TASK TO CARRY OUT
In the answer, each entry below appears exactly as given, and no picture appears at all.

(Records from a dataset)
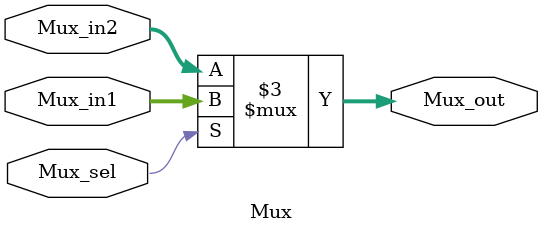
<source format=v>
module Mux(
input Mux_sel,
input [31:0]Mux_in1,
input [31:0]Mux_in2,
output reg[31:0]Mux_out
);

always@(*)begin
	if(Mux_sel) begin     //Mux_sel==1:選Mux_in1
		Mux_out=Mux_in1;
	end
	else begin            //Mux_sel==0:選Mux_in2
		Mux_out=Mux_in2;
	end
end

endmodule
</source>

SOLUTION FOR THIS EXERCISE
<source format=v>
module Mux(
input Mux_sel,
input [31:0]Mux_in1,
input [31:0]Mux_in2,
output reg[31:0]Mux_out
);

always@(*)begin
	if(Mux_sel) begin     //Mux_sel==1:選Mux_in1
		Mux_out=Mux_in1;
	end
	else begin            //Mux_sel==0:選Mux_in2
		Mux_out=Mux_in2;
	end
end

endmodule
</source>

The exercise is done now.